Voici un livre qui est aussi un souvenir de concert. J’ai déniché un exemplaire de l’autobiographie de Randy Weston, lors de son dernier concert, à la librairie du Théâtre Antique lors de Jazz à Vienne. C’était le 4 juillet 2016, et l’on peut se remémorer ce concert grâce à la chronique tout à fait juste de notre collègue Michel Mathais, ici :Après ce concert, dont la première partie de l’African Rhythms quartet était fabuleuse, je dois avouer que j’ai oublié ce livre sur une étagère. C’est durant l’été 2018 que je l’ai lu, juste avant la disparition du pianiste le 1er septembre 2018. A part chez les fans de jazz et les connaisseurs, son décès est passé quasi inaperçu. Sans doute occulté par la disparition en août 2018 d’une autre étoile de la musique Afro-américaine : Aretha Franklin.
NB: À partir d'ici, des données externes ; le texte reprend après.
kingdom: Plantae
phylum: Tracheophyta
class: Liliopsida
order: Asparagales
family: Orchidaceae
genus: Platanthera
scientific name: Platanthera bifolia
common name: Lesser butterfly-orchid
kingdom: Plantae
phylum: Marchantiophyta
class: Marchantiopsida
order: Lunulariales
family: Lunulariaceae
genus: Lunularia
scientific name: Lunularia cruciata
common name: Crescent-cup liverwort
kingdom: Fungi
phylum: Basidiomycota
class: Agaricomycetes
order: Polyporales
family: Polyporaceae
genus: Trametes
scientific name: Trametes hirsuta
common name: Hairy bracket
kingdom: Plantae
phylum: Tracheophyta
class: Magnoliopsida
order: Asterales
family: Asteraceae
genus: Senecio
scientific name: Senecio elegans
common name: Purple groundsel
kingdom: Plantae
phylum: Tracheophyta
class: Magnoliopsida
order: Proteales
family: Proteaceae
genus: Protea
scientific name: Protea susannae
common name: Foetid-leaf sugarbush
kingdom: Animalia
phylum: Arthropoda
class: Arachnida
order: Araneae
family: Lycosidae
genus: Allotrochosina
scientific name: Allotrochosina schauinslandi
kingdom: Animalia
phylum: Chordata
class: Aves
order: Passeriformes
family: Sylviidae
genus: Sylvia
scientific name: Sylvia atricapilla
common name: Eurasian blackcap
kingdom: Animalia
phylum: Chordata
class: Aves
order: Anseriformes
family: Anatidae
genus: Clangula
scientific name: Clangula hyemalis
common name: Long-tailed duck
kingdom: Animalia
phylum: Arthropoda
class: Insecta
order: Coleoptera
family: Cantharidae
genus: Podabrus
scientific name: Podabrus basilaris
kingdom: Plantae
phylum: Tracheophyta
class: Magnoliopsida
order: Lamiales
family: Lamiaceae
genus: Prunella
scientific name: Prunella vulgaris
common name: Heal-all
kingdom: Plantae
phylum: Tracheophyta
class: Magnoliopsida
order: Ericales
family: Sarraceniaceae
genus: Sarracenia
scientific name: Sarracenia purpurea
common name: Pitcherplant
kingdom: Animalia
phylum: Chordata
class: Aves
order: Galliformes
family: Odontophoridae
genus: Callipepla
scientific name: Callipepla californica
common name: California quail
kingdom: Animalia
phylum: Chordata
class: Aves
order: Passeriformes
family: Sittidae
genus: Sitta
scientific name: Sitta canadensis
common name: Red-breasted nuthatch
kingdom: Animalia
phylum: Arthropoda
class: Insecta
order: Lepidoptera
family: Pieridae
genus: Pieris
Cette autobiographie, écrite à quatre mains avec Willard Jenkins est le reflet de la vie de globe-trotter de Randy Weston. Sa vie commence à Brooklyn où il découvre la musique et côtoie la communauté caribéenne car son père est originaire du Panama. Il est l’ami d’un autre habitant de ce quartier newyorkais : Max Roach. Il fréquente Duke Ellington, Coleman Hawkins, Charlie Parker, Miles Davis et il est influencé par Thelonious Monk. Il est vite amené à parcourir le monde et la première fois au Japon dans le cadre de son service militaire durant la guerre. A son retour aux Etats-Unis, le pianiste est allé dans la région des Berkshires pour travailler et a fait la rencontre de Music Inn, une société d’artistes qui organise des conférences auxquelles il participera en musique. Sa première grande rencontre à cette occasion, sera celle qu’il fait avec Langston Hugues, le poète et écrivain qui écrira les textes de l’une des plus grands albums de Randy Weston : Uhuru Afrika. La grande tromboniste et compositrice Melba Liston participe également à la création de cette œuvre. Avec cette création, tout comme avec Spirit of our ancestors, Randy Weston c’est ouvert à la conscience de l’Afrique en tant que terre d’origine. Melba Liston et Dizzy Gillespie participent à cet autre album. Le pianiste partageait avec ces derniers musiciens une affection pour leurs origines africaines.
Randy Weston concrétise son rêve d’aller en Afrique une première fois en 1961 avec la Société Africaine de Culture section américaine, puis une deuxième fois en 1963. Il fait ensuite une grande tournée en 1967, organisée par le Département d’Etat à travers tout le continent africain, qu’il nommera “la tournée sur la terre mère”. Il sera complétement séduit par l’Afrique et songe à s’installer au Nigéria. L’instabilité politique le fait renoncer, mais l’engouement du public Marocain pour ses concerts qui lui demande de revenir, le décide à s’installer à Tanger. Il vit de nombreuses années en terre marocaine où il crée un club de jazz et fait surtout la rencontre des musiciens Gnawa. Cette rencontre est importante sur le plan musical, mais aussi sur le plan humain et spirituel. Les maîtres Gnawa autoriseront Randy Weston à jouer cette musique sacrée. Cette connaissance de l’Afrique en général, va le marquer dans son approche musicale mais aussi dans sa vie spirituelle. Il va s’intéresser à toutes les musiques et toutes les cultures, comme les musiques traditionnelles chinoise et japonaise. Il donnera un concert dans un sanctuaire Shinto du Japon où il ressentira la même force spirituelle qu’en Afrique. Il tente une synthèse des musiques africaine, asiatique et occidentale. Le pianiste vit même une dizaine d’années en France, près d’Annecy.
Le géant de Brooklyn, après avoir sillonné la terre entière est revenu s’éteindre paisiblement dans son quartier d’origine de Brooklyn à New York. Il a très certainement rejoint à présent, l’esprit de ses chers ancêtres, qu’il a cherché spirituellement en musique, en parcourant la terre.
Jenkins Willard, Weston Randy, Randy Weston African Rhythms, Autobiographie, Présence Africaine, 2014, 429 pages, ISBN 978-2-7087-0870-9.